The tour heads to San Jose this weekend, starting with opening ceremonies Friday night.
The collection of more than 1,000 relics, found among the cremation ashes of Buddhist masters, has been touring the world since 2001. The relics made a stop in Campbell on July 5 and July 6, which was also the 73rd birthday of the Dalai Lama, the spiritual leader of Tibetan Buddhism.
The relics resemble small, round pearl-like crystals typically white in color, although some have reported they change color. They are thought to carry a spiritual quality with them, bringing health and wisdom to those they grace.
"The belief is that the compassion of Buddhist masters consciously created them at the time of death, which is an example of what they're trying to achieve their entire lives," said John Boley, a volunteer at the center.
Boley said a steady stream of visitors viewed the relics. The center offered blessings, in which the relics were gently placed on the crown of the heads of visitors. Dogs and cats were welcome to receive blessings as well.
"Everyone seemed to have that sensation. They moved a lot slower and were a lot less agitated," Boley said. "It's hard to describe the sensation, but you just feel it."
The balanced flow of visitors added to the already calming environment of the center, said Pat Prickett of Santa Clara. Prickett credited the relics along with soothing music and chants to the peaceful atmosphere.
Prickett said the relics are believed to also have some kind of healing power.
"I know a couple people who were having sickness in their lives, and they seemed to be healthier when they left than when they arrived," she said.
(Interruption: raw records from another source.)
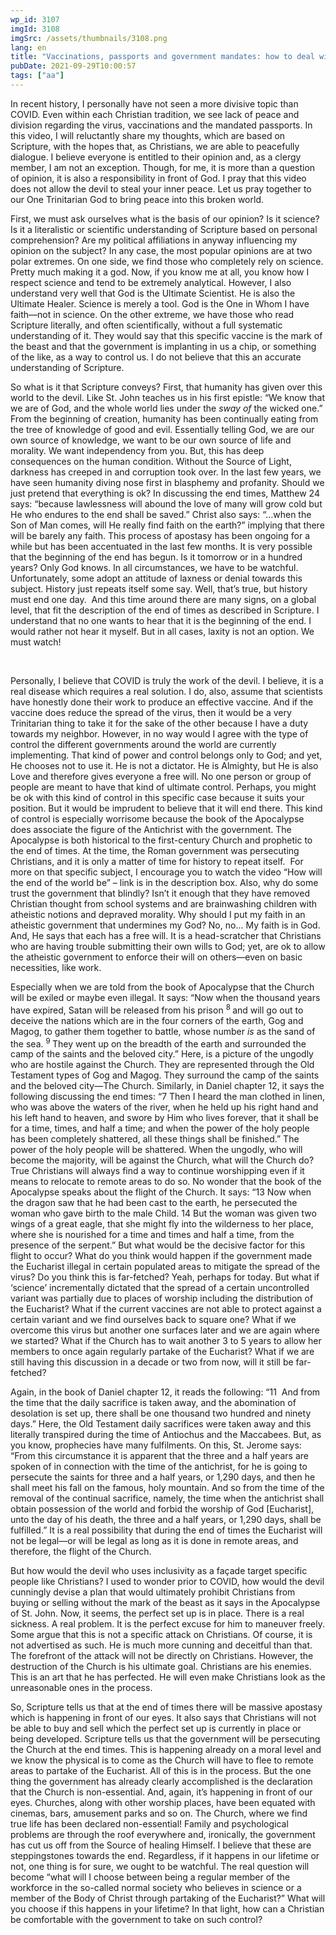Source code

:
```yaml
---
wp_id: 3107
imgId: 3108
imgSrc: /assets/thumbnails/3108.png
lang: en
title: "Vaccinations, passports and government mandates: how to deal with it all?"
pubDate: 2021-09-29T10:00:57
tags: ["aa"]
---
```

<!-- page: 6 -->

<p>In recent history, I personally have not seen a more divisive topic than COVID. Even within each Christian tradition, we see lack of peace and division regarding the virus, vaccinations and the mandated passports. In this video, I will reluctantly share my thoughts, which are based on Scripture, with the hopes that, as Christians, we are able to peacefully dialogue. I believe everyone is entitled to their opinion and, as a clergy member, I am not an exception. Though, for me, it is more than a question of opinion, it is also a responsibility in front of God. I pray that this video does not allow the devil to steal your inner peace. Let us pray together to our One Trinitarian God to bring peace into this broken world.</p>
<p>First, we must ask ourselves what is the basis of our opinion? Is it science? Is it a literalistic or scientific understanding of Scripture based on personal comprehension? Are my political affiliations in anyway influencing my opinion on the subject? In any case, the most popular opinions are at two polar extremes. On one side, we find those who completely rely on science. Pretty much making it a god. Now, if you know me at all, you know how I respect science and tend to be extremely analytical. However, I also understand very well that God is the Ultimate Scientist. He is also the Ultimate Healer. Science is merely a tool. God is the One in Whom I have faith—not in science. On the other extreme, we have those who read Scripture literally, and often scientifically, without a full systematic understanding of it. They would say that this specific vaccine is the mark of the beast and that the government is implanting in us a chip, or something of the like, as a way to control us. I do not believe that this an accurate understanding of Scripture.</p>
<p>So what is it that Scripture conveys? First, that humanity has given over this world to the devil. Like St. John teaches us in his first epistle: “We know that we are of God, and the whole world lies under the<em> sway of</em> the wicked one.” From the beginning of creation, humanity has been continually eating from the tree of knowledge of good and evil. Essentially telling God, we are our own source of knowledge, we want to be our own source of life and morality. We want independency from you. But, this has deep consequences on the human condition. Without the Source of Light, darkness has creeped in and corruption took over. In the last few years, we have seen humanity diving nose first in blasphemy and profanity. Should we just pretend that everything is ok? In discussing the end times, Matthew 24 says: “because lawlessness will abound the love of many will grow cold but He who endures to the end shall be saved.” Christ also says: “…when the Son of Man comes, will He really find faith on the earth?” implying that there will be barely any faith. This process of apostasy has been ongoing for a while but has been accentuated in the last few months. It is very possible that the beginning of the end has begun. Is it tomorrow or in a hundred years? Only God knows. In all circumstances, we have to be watchful. Unfortunately, some adopt an attitude of laxness or denial towards this subject. History just repeats itself some say. Well, that’s true, but history must end one day.  And this time around there are many signs, on a global level, that fit the description of the end of times as described in Scripture. I understand that no one wants to hear that it is the beginning of the end. I would rather not hear it myself. But in all cases, laxity is not an option. We must watch!</p>
<p>&nbsp;</p>
<p>Personally, I believe that COVID is truly the work of the devil. I believe, it is a real disease which requires a real solution. I do, also, assume that scientists have honestly done their work to produce an effective vaccine. And if the vaccine does reduce the spread of the virus, then it would be a very Trinitarian thing to take it for the sake of the other because I have a duty towards my neighbor. However, in no way would I agree with the type of control the different governments around the world are currently implementing. That kind of power and control belongs only to God; and yet, He chooses not to use it. He is not a dictator. He is Almighty, but He is also Love and therefore gives everyone a free will. No one person or group of people are meant to have that kind of ultimate control. Perhaps, you might be ok with this kind of control in this specific case because it suits your position. But it would be imprudent to believe that it will end there. This kind of control is especially worrisome because the book of the Apocalypse does associate the figure of the Antichrist with the government. The Apocalypse is both historical to the first-century Church and prophetic to the end of times. At the time, the Roman government was persecuting Christians, and it is only a matter of time for history to repeat itself.  For more on that specific subject, I encourage you to watch the video “How will the end of the world be” – link is in the description box. Also, why do some trust the government that blindly? Isn’t it enough that they have removed Christian thought from school systems and are brainwashing children with atheistic notions and depraved morality. Why should I put my faith in an atheistic government that undermines my God? No, no… My faith is in God. And, He says that each has a free will. It is a head-scratcher that Christians who are having trouble submitting their own wills to God; yet, are ok to allow the atheistic government to enforce their will on others—even on basic necessities, like work.</p>
<p>Especially when we are told from the book of Apocalypse that the Church will be exiled or maybe even illegal. It says: “Now when the thousand years have expired, Satan will be released from his prison <sup>8 </sup>and will go out to deceive the nations which are in the four corners of the earth, Gog and Magog, to gather them together to battle, whose number <em>is</em> as the sand of the sea. <sup>9 </sup>They went up on the breadth of the earth and surrounded the camp of the saints and the beloved city.” Here, is a picture of the ungodly who are hostile against the Church. They are represented through the Old Testament types of Gog and Magog. They surround the camp of the saints and the beloved city—The Church. Similarly, in Daniel chapter 12, it says the following discussing the end times: “7 Then I heard the man clothed in linen, who was above the waters of the river, when he held up his right hand and his left hand to heaven, and swore by Him who lives forever, that it shall be for a time, times, and half a time; and when the power of the holy people has been completely shattered, all these things shall be finished.” The power of the holy people will be shattered. When the ungodly, who will become the majority, will be against the Church, what will the Church do? True Christians will always find a way to continue worshipping even if it means to relocate to remote areas to do so. No wonder that the book of the Apocalypse speaks about the flight of the Church. It says: “13 Now when the dragon saw that he had been cast to the earth, he persecuted the woman who gave birth to the male Child. 14 But the woman was given two wings of a great eagle, that she might fly into the wilderness to her place, where she is nourished for a time and times and half a time, from the presence of the serpent.” But what would be the decisive factor for this flight to occur? What do you think would happen if the government made the Eucharist illegal in certain populated areas to mitigate the spread of the virus? Do you think this is far-fetched? Yeah, perhaps for today. But what if ‘science’ incrementally dictated that the spread of a certain uncontrolled variant was partially due to places of worship including the distribution of the Eucharist? What if the current vaccines are not able to protect against a certain variant and we find ourselves back to square one? What if we overcome this virus but another one surfaces later and we are again where we started? What if the Church has to wait another 3 to 5 years to allow her members to once again regularly partake of the Eucharist? What if we are still having this discussion in a decade or two from now, will it still be far-fetched?</p>
<p>Again, in the book of Daniel chapter 12, it reads the following: “11  And from the time that the daily sacrifice is taken away, and the abomination of desolation is set up, there shall be one thousand two hundred and ninety days.” Here, the Old Testament daily sacrifices were taken away and this literally transpired during the time of Antiochus and the Maccabees. But, as you know, prophecies have many fulfilments. On this, St. Jerome says: “From this circumstance it is apparent that the three and a half years are spoken of in connection with the time of the antichrist, for he is going to persecute the saints for three and a half years, or 1,290 days, and then he shall meet his fall on the famous, holy mountain. And so from the time of the removal of the continual sacrifice, namely, the time when the antichrist shall obtain possession of the world and forbid the worship of God [Eucharist], unto the day of his death, the three and a half years, or 1,290 days, shall be fulfilled.” It is a real possibility that during the end of times the Eucharist will not be legal—or will be legal as long as it is done in remote areas, and therefore, the flight of the Church.</p>
<p>But how would the devil who uses inclusivity as a façade target specific people like Christians? I used to wonder prior to COVID, how would the devil cunningly devise a plan that would ultimately prohibit Christians from buying or selling without the mark of the beast as it says in the Apocalypse of St. John. Now, it seems, the perfect set up is in place. There is a real sickness. A real problem. It is the perfect excuse for him to maneuver freely. Some argue that this is not a specific attack on Christians. Of course, it is not advertised as such. He is much more cunning and deceitful than that. The forefront of the attack will not be directly on Christians. However, the destruction of the Church is his ultimate goal. Christians are his enemies. This is an art that he has perfected. He will even make Christians look as the unreasonable ones in the process.</p>
<p>So, Scripture tells us that at the end of times there will be massive apostasy which is happening in front of our eyes. It also says that Christians will not be able to buy and sell which the perfect set up is currently in place or being developed. Scripture tells us that the government will be persecuting the Church at the end times. This is happening already on a moral level and we know the physical is to come as the Church will have to flee to remote areas to partake of the Eucharist. All of this is in the process. But the one thing the government has already clearly accomplished is the declaration that the Church is non-essential. And, again, it’s happening in front of our eyes. Churches, along with other worship places, have been equated with cinemas, bars, amusement parks and so on. The Church, where we find true life has been declared non-essential! Family and psychological problems are through the roof everywhere and, ironically, the government has cut us off from the Source of healing Himself. I believe that these are steppingstones towards the end. Regardless, if it happens in our lifetime or not, one thing is for sure, we ought to be watchful. The real question will become “what will I choose between being a regular member of the workforce in the so-called normal society who believes in science or a member of the Body of Christ through partaking of the Eucharist?&#8221; What will you choose if this happens in your lifetime? In that light, how can a Christian be comfortable with the government to take on such control?</p>
<p>&nbsp;</p>
<p>&nbsp;</p>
Boley said the relic tour is part of the Maitreya Project. After making their way around the world, the relics will end up enshrined in a 500-foot bronze statue of the Maitreya Buddha in Kushinagar, India. The project aims to bring the concept of loving-kindness to the world, a value embodied in Maitreya.
At the forefront of the project are the relics.
Campbell resident Donna Babuska volunteers at the center as its spiritual program coordinator. She said the relics have special meaning to her because two of them were derived from Buddhist masters she's studied.
"For me, it was very overwhelming because I feel Buddhism changed my life since I started studying it. I'm a more calm, open-hearted person," Babuska said. "Without the Buddha, all the things that have helped me change would have never happened.
"I've done other religions, but nothing really approaches the mind and the heart like Buddhism. It gets into the inner place, and it's not contrived."
Venues across the country may request the relic tour visit their location. Last year the tour stopped in San Francisco.
The relics will be on display in San Jose at the Chinese American Mutual Association, 1669 Flanigan Drive this weekend. The opening ceremony is at 7 p.m. Friday, and hours of the tour are 10 a.m. to 7 p.m. Saturday and Sunday.